Karjakin accedió al medio juego con su pareja de alfiles apuntando al enroque blanco. Pese a la iniciativa que le concedían las piezas blancas, Carlsen se vio en una situación pasiva, con su dama obligada a defender. Meditó durante 16 minutos su movimiento 19. Cb5, y después el aspirante, fiel a su carácter, resolvió no arriesgar, omitiendo la entrada de la dama en g5.

Con todas las piezas ligeras sobre el tablero la posición ofrecía posibilidades de ataque y riesgos para ambos bandos. Había que calcular con mucha precisión y el aspirante meditó durante 22 minutos su jugada 21. Los apuros de tiempo (el primer control es de 2 horas para los 40 primeros movimientos) se dibujaban en el horizonte, con 34 minutos en los dos relojes.

En el movimiento 24, después de una serie de cambios, Carlsen tomó con peón un caballo blanco en lugar de con alfil, una idea que desequilibraba su posición pero que declaraba su propósito de buscar la victoria a toda costa. Su decisión, ante un rival que ha demostrado su maestría defensiva, se reveló equivocada.

Con los dos jugadores fuertemente presionados por el reloj, Karjakin ganó un peón en el movimiento 32 y en el 35 no dudó con aceptar otro, sacrificado por Carlsen en un intento de mantener la iniciativa.

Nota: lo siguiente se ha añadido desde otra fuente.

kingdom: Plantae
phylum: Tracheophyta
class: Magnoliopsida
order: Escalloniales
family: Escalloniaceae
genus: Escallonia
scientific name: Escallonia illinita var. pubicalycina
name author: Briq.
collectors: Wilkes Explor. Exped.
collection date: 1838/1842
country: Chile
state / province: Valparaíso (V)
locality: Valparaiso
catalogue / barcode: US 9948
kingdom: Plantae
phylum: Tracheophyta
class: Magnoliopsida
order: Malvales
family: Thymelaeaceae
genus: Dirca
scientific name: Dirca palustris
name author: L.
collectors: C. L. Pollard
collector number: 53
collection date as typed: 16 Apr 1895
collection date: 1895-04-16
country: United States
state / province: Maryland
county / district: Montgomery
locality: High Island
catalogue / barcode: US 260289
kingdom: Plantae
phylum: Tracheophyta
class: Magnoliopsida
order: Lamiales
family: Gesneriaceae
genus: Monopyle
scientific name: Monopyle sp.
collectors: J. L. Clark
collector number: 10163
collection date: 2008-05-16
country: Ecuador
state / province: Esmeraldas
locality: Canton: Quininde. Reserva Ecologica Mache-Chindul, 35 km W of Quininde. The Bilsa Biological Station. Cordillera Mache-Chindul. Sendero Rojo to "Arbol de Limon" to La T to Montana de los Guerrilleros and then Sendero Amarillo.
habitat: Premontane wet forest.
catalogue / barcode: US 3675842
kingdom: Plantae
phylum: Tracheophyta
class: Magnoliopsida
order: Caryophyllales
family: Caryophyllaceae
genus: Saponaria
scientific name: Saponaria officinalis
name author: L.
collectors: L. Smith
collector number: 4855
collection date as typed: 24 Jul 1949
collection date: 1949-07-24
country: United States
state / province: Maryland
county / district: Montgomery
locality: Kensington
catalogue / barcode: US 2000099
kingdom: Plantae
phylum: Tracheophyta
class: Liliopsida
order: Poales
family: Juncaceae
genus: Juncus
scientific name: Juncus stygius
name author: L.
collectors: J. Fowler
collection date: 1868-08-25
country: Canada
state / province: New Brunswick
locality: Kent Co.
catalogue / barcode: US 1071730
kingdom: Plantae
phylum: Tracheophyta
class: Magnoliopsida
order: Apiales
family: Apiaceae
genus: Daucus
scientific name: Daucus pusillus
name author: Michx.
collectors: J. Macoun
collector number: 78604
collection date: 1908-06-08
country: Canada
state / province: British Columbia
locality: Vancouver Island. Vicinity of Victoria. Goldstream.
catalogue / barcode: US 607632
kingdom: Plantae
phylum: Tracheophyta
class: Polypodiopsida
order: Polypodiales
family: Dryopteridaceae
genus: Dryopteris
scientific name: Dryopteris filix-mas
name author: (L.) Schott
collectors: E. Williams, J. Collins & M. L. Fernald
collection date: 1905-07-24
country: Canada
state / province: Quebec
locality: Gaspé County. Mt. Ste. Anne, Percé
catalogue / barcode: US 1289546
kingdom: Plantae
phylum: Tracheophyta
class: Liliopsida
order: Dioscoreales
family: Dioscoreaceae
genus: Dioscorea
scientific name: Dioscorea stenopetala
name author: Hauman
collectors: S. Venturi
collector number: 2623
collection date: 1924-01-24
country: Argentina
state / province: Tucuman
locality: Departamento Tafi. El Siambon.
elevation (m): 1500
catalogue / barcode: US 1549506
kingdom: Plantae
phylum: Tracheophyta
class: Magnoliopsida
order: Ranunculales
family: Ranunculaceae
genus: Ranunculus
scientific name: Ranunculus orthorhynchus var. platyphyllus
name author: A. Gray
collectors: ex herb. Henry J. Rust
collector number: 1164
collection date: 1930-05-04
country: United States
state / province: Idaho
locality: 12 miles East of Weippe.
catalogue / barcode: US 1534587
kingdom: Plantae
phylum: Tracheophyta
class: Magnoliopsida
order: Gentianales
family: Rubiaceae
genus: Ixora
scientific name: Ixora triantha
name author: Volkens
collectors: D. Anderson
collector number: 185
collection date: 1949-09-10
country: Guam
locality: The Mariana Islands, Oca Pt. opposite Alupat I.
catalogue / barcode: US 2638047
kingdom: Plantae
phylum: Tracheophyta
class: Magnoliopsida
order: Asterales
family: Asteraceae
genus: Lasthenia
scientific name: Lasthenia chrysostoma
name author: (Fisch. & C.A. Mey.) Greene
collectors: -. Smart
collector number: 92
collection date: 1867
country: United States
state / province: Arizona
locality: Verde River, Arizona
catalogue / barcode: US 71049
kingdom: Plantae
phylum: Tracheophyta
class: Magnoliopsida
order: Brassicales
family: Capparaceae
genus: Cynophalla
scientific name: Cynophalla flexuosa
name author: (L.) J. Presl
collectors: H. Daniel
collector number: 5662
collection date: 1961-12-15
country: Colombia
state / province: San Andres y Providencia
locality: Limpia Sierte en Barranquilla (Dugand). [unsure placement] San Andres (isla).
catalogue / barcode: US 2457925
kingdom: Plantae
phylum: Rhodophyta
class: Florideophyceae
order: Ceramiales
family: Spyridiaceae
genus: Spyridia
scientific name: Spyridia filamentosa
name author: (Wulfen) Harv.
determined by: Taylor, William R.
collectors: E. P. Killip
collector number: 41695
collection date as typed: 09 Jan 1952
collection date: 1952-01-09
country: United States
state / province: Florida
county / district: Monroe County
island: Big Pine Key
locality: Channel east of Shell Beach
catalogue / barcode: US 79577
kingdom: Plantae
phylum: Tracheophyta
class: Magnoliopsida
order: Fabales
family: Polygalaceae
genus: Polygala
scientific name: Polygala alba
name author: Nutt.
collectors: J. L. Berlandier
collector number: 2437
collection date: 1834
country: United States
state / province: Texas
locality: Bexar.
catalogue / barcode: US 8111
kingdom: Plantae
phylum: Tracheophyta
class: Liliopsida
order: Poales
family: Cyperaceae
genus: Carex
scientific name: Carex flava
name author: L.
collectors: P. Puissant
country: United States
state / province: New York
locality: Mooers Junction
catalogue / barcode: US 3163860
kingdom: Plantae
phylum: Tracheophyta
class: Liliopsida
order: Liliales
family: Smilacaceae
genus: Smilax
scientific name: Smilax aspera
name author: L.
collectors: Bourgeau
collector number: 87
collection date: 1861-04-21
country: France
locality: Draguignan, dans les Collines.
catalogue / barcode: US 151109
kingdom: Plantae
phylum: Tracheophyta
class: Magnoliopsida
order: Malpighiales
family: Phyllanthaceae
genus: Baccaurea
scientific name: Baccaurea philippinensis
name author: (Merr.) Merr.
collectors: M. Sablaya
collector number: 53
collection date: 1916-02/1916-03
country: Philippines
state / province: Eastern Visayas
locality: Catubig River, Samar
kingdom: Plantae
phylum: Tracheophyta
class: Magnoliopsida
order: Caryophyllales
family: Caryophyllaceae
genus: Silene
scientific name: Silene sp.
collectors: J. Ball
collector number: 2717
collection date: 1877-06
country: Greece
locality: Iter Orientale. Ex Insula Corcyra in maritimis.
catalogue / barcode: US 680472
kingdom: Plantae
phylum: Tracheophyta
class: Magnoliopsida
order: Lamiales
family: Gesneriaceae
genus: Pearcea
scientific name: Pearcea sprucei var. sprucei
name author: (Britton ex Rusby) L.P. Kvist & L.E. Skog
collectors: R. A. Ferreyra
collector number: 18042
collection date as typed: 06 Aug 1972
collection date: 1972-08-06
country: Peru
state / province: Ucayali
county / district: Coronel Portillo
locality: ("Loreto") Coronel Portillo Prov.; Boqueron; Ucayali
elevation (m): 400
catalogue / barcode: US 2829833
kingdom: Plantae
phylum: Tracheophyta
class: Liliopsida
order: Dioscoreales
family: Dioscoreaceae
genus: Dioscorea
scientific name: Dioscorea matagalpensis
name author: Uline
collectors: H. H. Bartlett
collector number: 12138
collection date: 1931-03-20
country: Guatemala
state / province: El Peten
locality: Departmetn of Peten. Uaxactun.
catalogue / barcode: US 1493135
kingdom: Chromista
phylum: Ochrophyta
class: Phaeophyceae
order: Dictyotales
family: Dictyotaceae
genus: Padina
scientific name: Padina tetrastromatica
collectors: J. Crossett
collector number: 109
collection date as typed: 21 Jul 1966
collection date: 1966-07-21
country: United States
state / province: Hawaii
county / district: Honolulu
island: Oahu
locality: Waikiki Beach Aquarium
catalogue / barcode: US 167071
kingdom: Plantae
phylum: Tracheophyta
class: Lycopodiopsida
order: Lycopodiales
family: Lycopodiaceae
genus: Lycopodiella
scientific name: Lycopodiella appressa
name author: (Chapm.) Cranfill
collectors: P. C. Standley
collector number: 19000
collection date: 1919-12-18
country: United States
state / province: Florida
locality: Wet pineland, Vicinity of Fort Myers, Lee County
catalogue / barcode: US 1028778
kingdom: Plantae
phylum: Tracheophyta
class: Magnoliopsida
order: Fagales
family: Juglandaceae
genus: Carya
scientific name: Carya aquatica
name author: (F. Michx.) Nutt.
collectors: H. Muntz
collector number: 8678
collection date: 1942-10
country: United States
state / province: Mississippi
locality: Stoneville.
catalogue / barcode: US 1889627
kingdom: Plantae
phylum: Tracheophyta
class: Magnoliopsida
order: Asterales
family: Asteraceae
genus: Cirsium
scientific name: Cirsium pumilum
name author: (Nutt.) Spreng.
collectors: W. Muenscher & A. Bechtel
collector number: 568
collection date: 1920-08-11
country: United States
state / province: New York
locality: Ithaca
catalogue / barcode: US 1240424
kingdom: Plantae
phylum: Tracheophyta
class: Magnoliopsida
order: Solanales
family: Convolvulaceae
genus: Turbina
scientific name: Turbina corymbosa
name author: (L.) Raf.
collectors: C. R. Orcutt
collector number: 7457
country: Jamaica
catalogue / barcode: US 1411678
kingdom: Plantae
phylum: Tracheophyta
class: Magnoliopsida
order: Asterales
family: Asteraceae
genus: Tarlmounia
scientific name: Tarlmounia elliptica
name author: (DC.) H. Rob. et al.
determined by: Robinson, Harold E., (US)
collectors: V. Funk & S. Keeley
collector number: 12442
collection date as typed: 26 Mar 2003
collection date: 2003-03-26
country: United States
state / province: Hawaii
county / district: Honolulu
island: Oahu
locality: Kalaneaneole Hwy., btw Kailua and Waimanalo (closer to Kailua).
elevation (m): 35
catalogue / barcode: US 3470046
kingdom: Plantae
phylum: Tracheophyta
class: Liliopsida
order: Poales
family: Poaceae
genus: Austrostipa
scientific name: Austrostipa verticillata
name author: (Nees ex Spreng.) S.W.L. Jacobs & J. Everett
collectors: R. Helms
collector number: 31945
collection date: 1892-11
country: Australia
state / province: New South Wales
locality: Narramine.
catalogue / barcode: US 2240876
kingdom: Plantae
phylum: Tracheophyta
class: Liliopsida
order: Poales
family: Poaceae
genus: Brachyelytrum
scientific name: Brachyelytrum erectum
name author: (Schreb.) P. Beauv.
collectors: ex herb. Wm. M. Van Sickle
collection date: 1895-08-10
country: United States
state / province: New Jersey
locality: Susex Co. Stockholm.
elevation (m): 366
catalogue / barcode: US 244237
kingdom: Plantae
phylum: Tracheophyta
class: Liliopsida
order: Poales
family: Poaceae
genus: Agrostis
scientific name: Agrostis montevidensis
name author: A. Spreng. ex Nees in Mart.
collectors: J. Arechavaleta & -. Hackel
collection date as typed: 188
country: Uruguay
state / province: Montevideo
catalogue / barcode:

Por momentos pareció que el campeón sería capaz de conseguir tablas por jaque perpetuo, pero Karjakin fue aumentando la presión sobre el campo blanco y Carlsen cometió un grave error al jugar 49.Da5, seguido de otro, ya definitivo, con 51.De6.

Carlsen se encontró en posición de “zugzwang” (cualquier jugada pierde). Karjakin colocó su peón en séptima (52…a2) y el campeón tuvo que inclinar su rey. Minutos después, profundamente disgustado, no acudió a la reglamentaria rueda de prensa.

“Carlsen no ha jugado mal. Lo intentó, sacrificó dos peones y creó un juego muy interesante aunque no logró el empate, pero gracias a Magnus ha sido un gran día”, comentó el ruso.

Por primera vez, en los tres encuentros que ha disputado con el título en juego (uno para conquistarlo, dos para defenderlo), Carlsen se ve en una situación comprometida. El miércoles ambos jugadores volverán a sentarse frente al tablero para disputar la novena partida, con el aspirante al mando de las blancas. Y ganará el primero que llegue a los 6,5.